• Zohra Sadik

           Zohra Sadik

              pour la sortie du film « Allez, Yallah ! »

    Entretiens > 22 novembre 2006

     

    La Caravane des Droits des femmes existe depuis 1993 et sillonne le Maroc, l’Algérie et la France depuis 2002. Chaque année, une « caravane » se fixe dans le but de promouvoir l’information sur les droits de la femme, de donner accès aux connaissances dont beaucoup sont privées, sur leurs droits, les lois, leurs corps. Jean-Pierre Thorn a choisi de leur dédier le documentaire Allez, Yallah !

    Rencontre avec Zohra Sadik, l’une des caravanières, à l’occasion du passage de la caravane 2006 à Paris, le 17 mai, pour présenter le film.

     

    Tout d’abord, je voudrais que vous me parliez de la façon dont s’est monté le film. Comment Jean-Pierre Thorn, le réalisateur, vous a-t-il contactée ?

    Le réalisateur était présent lors de la caravane 2004 qui a été organisée ici, à Lyon, par l’AFCI – l’Association Femmes Contre les Intégrismes – c’est comme ça qu’on a fait la connaissance de Jean-Pierre Thorn. Il a filmé, nous a suivies, pendant tout le déroulement de la caravane de Lyon. C’est comme ça qu’il a eu l’idée de suivre cette caravane au Maroc. Et du coup, comme on organise, au Maroc, plusieurs caravanes au niveau local ou bien national, il a eu l’idée de parler de ce combat des femmes à partir d’un film, pour justement transmettre toutes les valeurs, tous les principes, toute la force et toute la volonté que nous avons pour arriver à cette société d’égalité.

__DONNÉES FOURNIES__:

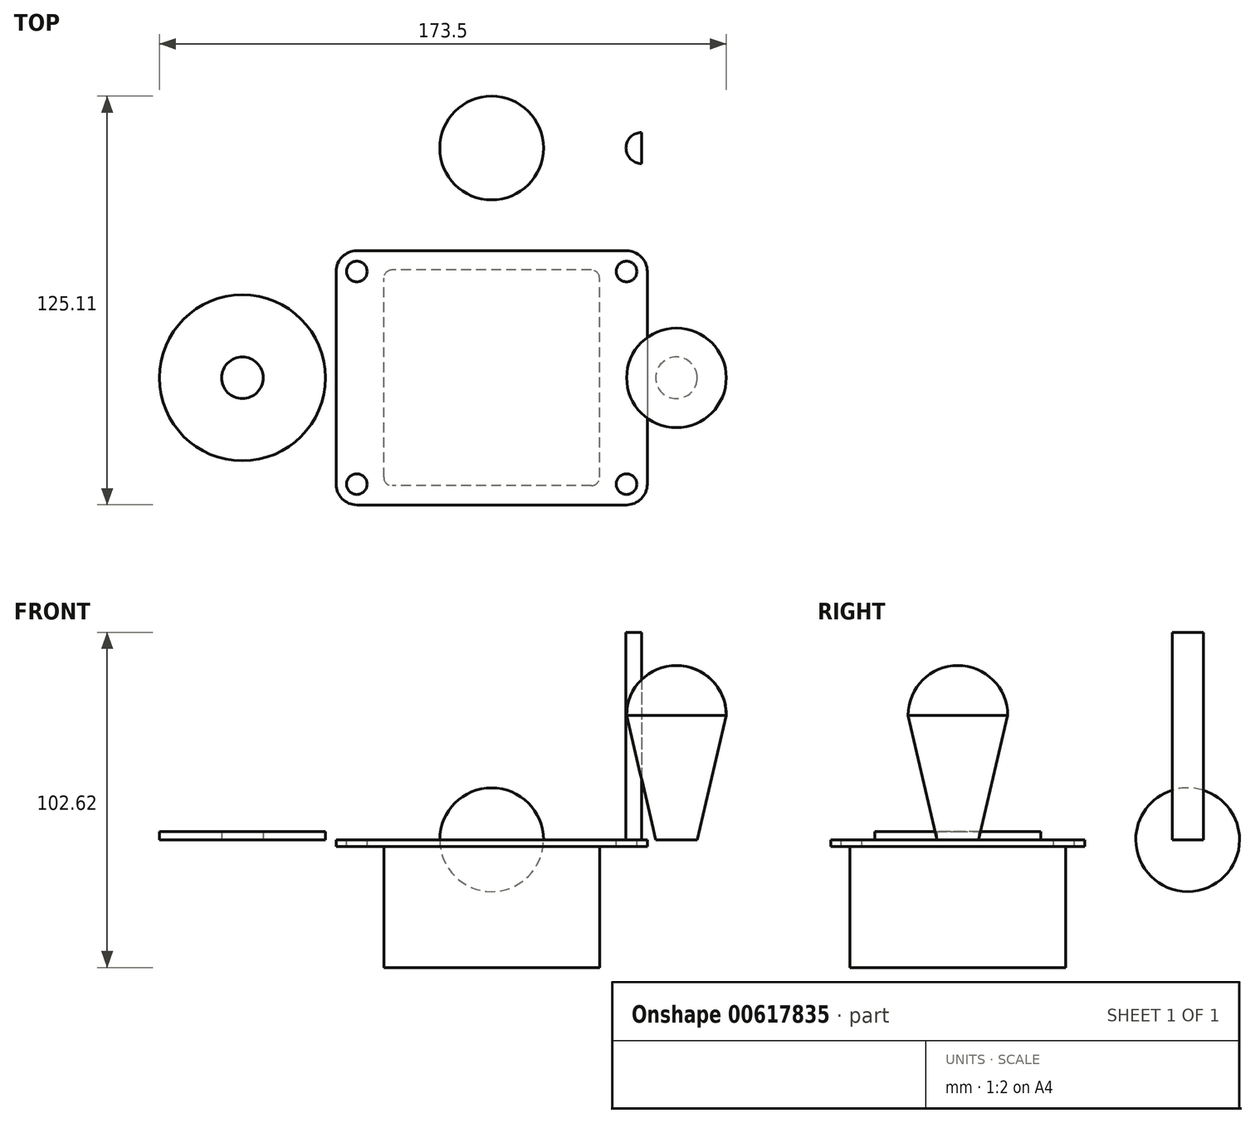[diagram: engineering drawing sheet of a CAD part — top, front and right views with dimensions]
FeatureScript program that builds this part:
annotation { "Feature Type Name" : "Feature", "Feature Type Description" : "" }
export const myFeature = defineFeature(function(context is Context, id is Id, definition is map)
    precondition{}
    {
        {
            var Q0;
            Q0=qCreatedBy(makeId("Top.planeOp"),FACE);
            var sketch = newSketch(context, id + "F0", { "sketchPlane" : qUnion([Q0])});
            skLineSegment(sketch, "E0.bottom", {"start": v(41.28, 38.9) * mm, "end": v(-41.28, 38.9) * mm});
            skLineSegment(sketch, "E0.top", {"start": v(41.28, -38.9) * mm, "end": v(-41.28, -38.9) * mm});
            skLineSegment(sketch, "E0.left", {"start": v(47.63, 32.54) * mm, "end": v(47.63, -32.54) * mm});
            skLineSegment(sketch, "E0.right", {"start": v(-47.63, 32.54) * mm, "end": v(-47.63, -32.54) * mm});
            skPoint(sketch, "E0.middle", {"position": v(0, 0) * mm});
            skPoint(sketch, "E1.visualSharp", {"position": v(-47.63, 38.9) * mm});
            skArc(sketch, "E1.filletArc", {"start": v(-41.28, 38.9) * mm, "mid": v(-45.77, 37.03) * mm, "end": v(-47.63, 32.54) * mm});
            skPoint(sketch, "E2.visualSharp", {"position": v(-47.63, -38.9) * mm});
            skArc(sketch, "E2.filletArc", {"start": v(-47.63, -32.54) * mm, "mid": v(-45.77, -37.03) * mm, "end": v(-41.28, -38.9) * mm});
            skPoint(sketch, "E3.visualSharp", {"position": v(47.63, -38.9) * mm});
            skArc(sketch, "E3.filletArc", {"start": v(41.28, -38.9) * mm, "mid": v(45.77, -37.03) * mm, "end": v(47.63, -32.54) * mm});
            skPoint(sketch, "E4.visualSharp", {"position": v(47.63, 38.9) * mm});
            skArc(sketch, "E4.filletArc", {"start": v(47.63, 32.54) * mm, "mid": v(45.77, 37.03) * mm, "end": v(41.28, 38.9) * mm});
            skCircle(sketch, "E5", {"center": v(-41.28, 32.54) * mm, "radius": 3.18 * mm});
            skCircle(sketch, "E6", {"center": v(-41.28, -32.54) * mm, "radius": 3.18 * mm});
            skCircle(sketch, "E7", {"center": v(41.28, -32.54) * mm, "radius": 3.18 * mm});
            skCircle(sketch, "E8", {"center": v(41.28, 32.54) * mm, "radius": 3.18 * mm});
            skCircle(sketch, "E9", {"center": v(0, 0) * mm, "radius": 4.76 * mm});
            skCircle(sketch, "E10", {"center": v(-76.3, 0) * mm, "radius": 25.4 * mm});
            skCircle(sketch, "E11", {"center": v(-76.3, 0) * mm, "radius": 6.35 * mm});
            skSolve(sketch);
        }
        {
            var Q0;
            Q0=makeQuery(id+"F0.imprint","IMPRINT",FACE,{"disambiguationData":[TD([[makeQuery(id+"F0.imprint","IMPRINT",EDGE,{"derivedFrom":sQuery(id+"F0.wireOp",EDGE,"E0.bottom")}),1.0]])]});
            var Q1;
            Q1=makeQuery(id+"F0.imprint","IMPRINT",FACE,{"disambiguationData":[TD([[makeQuery(id+"F0.imprint","IMPRINT",EDGE,{"derivedFrom":sQuery(id+"F0.wireOp",EDGE,"E9")}),1.0]])]});
            extrude(context, id + "F1", {"entities" : qUnion([Q0, Q1]), "oppositeDirection" : true, "depth" : 2.03 * mm, "offsetDistance" : 25.4 * mm});
        }
        {
            var Q0;
            Q0=makeQuery(id+"F1.opExtrude","CAP_FACE",FACE,{"disambiguationData":[OSD([sQuery(id+"F0.wireOp",EDGE,"E0.bottom"),sQuery(id+"F0.wireOp",EDGE,"E0.top"),sQuery(id+"F0.wireOp",EDGE,"E0.left"),sQuery(id+"F0.wireOp",EDGE,"E0.right"),sQuery(id+"F0.wireOp",EDGE,"E1.filletArc"),sQuery(id+"F0.wireOp",EDGE,"E2.filletArc"),sQuery(id+"F0.wireOp",EDGE,"E3.filletArc"),sQuery(id+"F0.wireOp",EDGE,"E4.filletArc"),sQuery(id+"F0.wireOp",EDGE,"E5"),sQuery(id+"F0.wireOp",EDGE,"E6"),sQuery(id+"F0.wireOp",EDGE,"E7"),sQuery(id+"F0.wireOp",EDGE,"E8")])],"isStart":false});
            var sketch = newSketch(context, id + "F2", { "sketchPlane" : qUnion([Q0])});
            skLineSegment(sketch, "E12.bottom", {"start": v(30.48, 33.02) * mm, "end": v(-30.48, 33.02) * mm});
            skLineSegment(sketch, "E12.top", {"start": v(30.48, -33.02) * mm, "end": v(-30.48, -33.02) * mm});
            skLineSegment(sketch, "E12.left", {"start": v(33.02, 30.48) * mm, "end": v(33.02, -30.48) * mm});
            skLineSegment(sketch, "E12.right", {"start": v(-33.02, 30.48) * mm, "end": v(-33.02, -30.48) * mm});
            skPoint(sketch, "E12.middle", {"position": v(0, 0) * mm});
            skPoint(sketch, "E13.visualSharp", {"position": v(-33.02, 33.02) * mm});
            skArc(sketch, "E13.filletArc", {"start": v(-30.48, 33.02) * mm, "mid": v(-32.28, 32.28) * mm, "end": v(-33.02, 30.48) * mm});
            skPoint(sketch, "E14.visualSharp", {"position": v(-33.02, -33.02) * mm});
            skArc(sketch, "E14.filletArc", {"start": v(-33.02, -30.48) * mm, "mid": v(-32.28, -32.28) * mm, "end": v(-30.48, -33.02) * mm});
            skPoint(sketch, "E15.visualSharp", {"position": v(33.02, -33.02) * mm});
            skArc(sketch, "E15.filletArc", {"start": v(30.48, -33.02) * mm, "mid": v(32.28, -32.28) * mm, "end": v(33.02, -30.48) * mm});
            skPoint(sketch, "E16.visualSharp", {"position": v(33.02, 33.02) * mm});
            skArc(sketch, "E16.filletArc", {"start": v(33.02, 30.48) * mm, "mid": v(32.28, 32.28) * mm, "end": v(30.48, 33.02) * mm});
            skSolve(sketch);
        }
        {
            var Q0;
            Q0=makeQuery(id+"F2.imprint","IMPRINT",FACE,{"disambiguationData":[TD([[makeQuery(id+"F2.imprint","IMPRINT",EDGE,{"derivedFrom":sQuery(id+"F2.wireOp",EDGE,"E12.bottom")}),1.0]])]});
            extrude(context, id + "F3", {"entities" : qUnion([Q0]), "operationType" : NewBodyOperationType.ADD, "depth" : 37.08 * mm, "offsetDistance" : 25.4 * mm});
        }
        {
            var Q0;
            Q0=qCreatedBy(makeId("Top.planeOp"),FACE);
            var sketch = newSketch(context, id + "F4", { "sketchPlane" : qUnion([Q0])});
            skCircle(sketch, "E17", {"center": v(0, 70.34) * mm, "radius": 15.88 * mm});
            skLineSegment(sketch, "E18", {"start": v(0, 54.47) * mm, "end": v(0, 86.22) * mm});
            skCircle(sketch, "E19", {"center": v(45.89, 70.34) * mm, "radius": 4.76 * mm});
            skArc(sketch, "E20", {"start": v(45.89, 65.58) * mm, "mid": v(50.65, 70.34) * mm, "end": v(45.89, 75.1) * mm});
            skLineSegment(sketch, "E21", {"start": v(45.89, 75.1) * mm, "end": v(45.89, 65.58) * mm});
            skSolve(sketch);
        }
        {
            var Q0;
            {var subQ0=sQuery(id+"F4.wireOp",EDGE,"E18");var subQ1=sQuery(id+"F4.wireOp",EDGE,"E17");var subQ2=makeQuery(id+"F4.imprint","INTERSECT",VERTEX,{"disambiguationData":[OD(0.0)],"derivedFrom":[subQ1,subQ0]});Q0=makeQuery(id+"F4.imprint","IMPRINT",FACE,{"disambiguationData":[TD([[makeQuery(id+"F4.imprint","IMPRINT",EDGE,{"disambiguationData":[TD([[subQ2,-1.0]])],"derivedFrom":subQ1}),1.0]])]});}
            var Q1;
            {var subQ0=sQuery(id+"F4.wireOp",EDGE,"cLlEl8t9-G464-SyIN-0L6k-VLgWYFZ1Ioiw");var subQ1=sQuery(id+"F4.wireOp",EDGE,"E18");var subQ2=makeQuery(id+"F4.imprint","INTERSECT",VERTEX,{"disambiguationData":[OD(0.0)],"derivedFrom":[subQ1,subQ0]});Q1=makeQuery(id+"F4.imprint","IMPRINT",FACE,{"disambiguationData":[TD([[makeQuery(id+"F4.imprint","IMPRINT",EDGE,{"disambiguationData":[TD([[subQ2,-1.0]])],"derivedFrom":subQ1}),-1.0]])]});}
            var Q2;
            Q2=sQuery(id+"F4.wireOp",EDGE,"E18");
            revolve(context, id + "F5", {"entities" : qUnion([Q0, Q1]), "axis" : qUnion([Q2]), "revolveType" : RevolveType.FULL});
        }
        {
            var Q0;
            Q0=qCreatedBy(makeId("Front.planeOp"),FACE);
            var sketch = newSketch(context, id + "F6", { "sketchPlane" : qUnion([Q0])});
            skLineSegment(sketch, "E22", {"start": v(56.57, 0) * mm, "end": v(56.57, 38.1) * mm});
            skLineSegment(sketch, "E23", {"start": v(56.57, 38.1) * mm, "end": v(71.8, 38.1) * mm});
            skLineSegment(sketch, "E24", {"start": v(71.8, 38.1) * mm, "end": v(62.92, 0) * mm});
            skLineSegment(sketch, "E25", {"start": v(62.92, 0) * mm, "end": v(56.57, 0) * mm});
            skArc(sketch, "E26", {"start": v(71.8, 38.1) * mm, "mid": v(67.34, 48.88) * mm, "end": v(56.57, 53.34) * mm});
            skLineSegment(sketch, "E27", {"start": v(56.57, 53.34) * mm, "end": v(56.57, 38.1) * mm});
            skSolve(sketch);
        }
        {
            var Q0;
            Q0 = qSketchRegion(id + "F6", true);
            var Q1;
            Q1=sQuery(id+"F6.wireOp",EDGE,"E22");
            revolve(context, id + "F7", {"entities" : qUnion([Q0]), "axis" : qUnion([Q1]), "revolveType" : RevolveType.FULL});
        }
        {
            var Q0;
            Q0=makeQuery(id+"F4.imprint","IMPRINT",FACE,{"disambiguationData":[TD([[makeQuery(id+"F4.imprint","IMPRINT",EDGE,{"derivedFrom":sQuery(id+"F4.wireOp",EDGE,"XLwnjqze-HLU6-kZrp-5h6E-EuwZQ5UlDlWi")}),1.0]])]});
            var Q1;
            Q1=makeQuery(id+"F4.imprint","IMPRINT",FACE,{"disambiguationData":[TD([[makeQuery(id+"F4.imprint","IMPRINT",EDGE,{"derivedFrom":sQuery(id+"F4.wireOp",EDGE,"E19")}),1.0]])]});
            extrude(context, id + "F8", {"entities" : qUnion([Q0, Q1]), "depth" : 63.5 * mm, "offsetDistance" : 25.4 * mm});
        }
        {
            var Q0;
            Q0=makeQuery(id+"F0.imprint","IMPRINT",FACE,{"disambiguationData":[TD([[makeQuery(id+"F0.imprint","IMPRINT",EDGE,{"derivedFrom":sQuery(id+"F0.wireOp",EDGE,"E10")}),1.0]])]});
            extrude(context, id + "F9", {"entities" : qUnion([Q0]), "depth" : 2.54 * mm, "offsetDistance" : 25.4 * mm});
        }
    });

__CONSIGNE A__: D'après l'entretien avec Zohra Sadik, quelle association a organisé la caravane 2004 à Lyon ?
__CONSIGNE B__: Prolongez l'entretien avec Zohra Sadik à la suite de sa dernière réponse.

__BONNE RÉPONSE A__: L'AFCI, l'Association Femmes Contre les Intégrismes.

__BONNE RÉPONSE B__:
    Jean-Pierre Thorn est quelqu’un de très militant, il a beaucoup de valeurs. De votre point de vue, que voulez-vous faire passer avec ce film ? Est-ce que c’est un témoignage de ce que vous avez accompli, ou est-ce que c’est un pas sur votre route vers le futur ?

    En fait, ça reflète un peu nos convictions, les principes de notre projet, parce qu’on va dans les zones les plus reculées pour informer les femmes, les hommes et les jeunes, pour avoir des contacts, pour les mobiliser, de façon à ce qu’ils soient aussi impliqués dans ce combat. Donc, ce film, ça permet un petit peu de montrer, mais en même temps de mobiliser. C’est un moyen de voir qu’il y a des femmes qui militent, qui ont de la volonté pour que ça change. Ça reflète un petit peu cet espoir-là, en fait. Nous avons un espoir : c’est vrai, nous avons une situation qui est un petit peu compliquée, mais on a la volonté pour pouvoir justement dépasser tous ces obstacles, arriver à ce que les femmes et les hommes – parce que le combat est un combat des femmes et des hommes – aient cette volonté-là. On en parle à travers un film, donc ça permet de se poser des questions. Il y a des femmes qui se battent pour les droits, pour l’égalité, contre les intégrismes, donc ça permet aussi aux autres d’être impliqués dans ce combat.

    On peut espérer qu’Allez, Yallah ! aura un succès autre que le succès d’estime. Avez-vous d’autres projets médiatiques en parallèle ?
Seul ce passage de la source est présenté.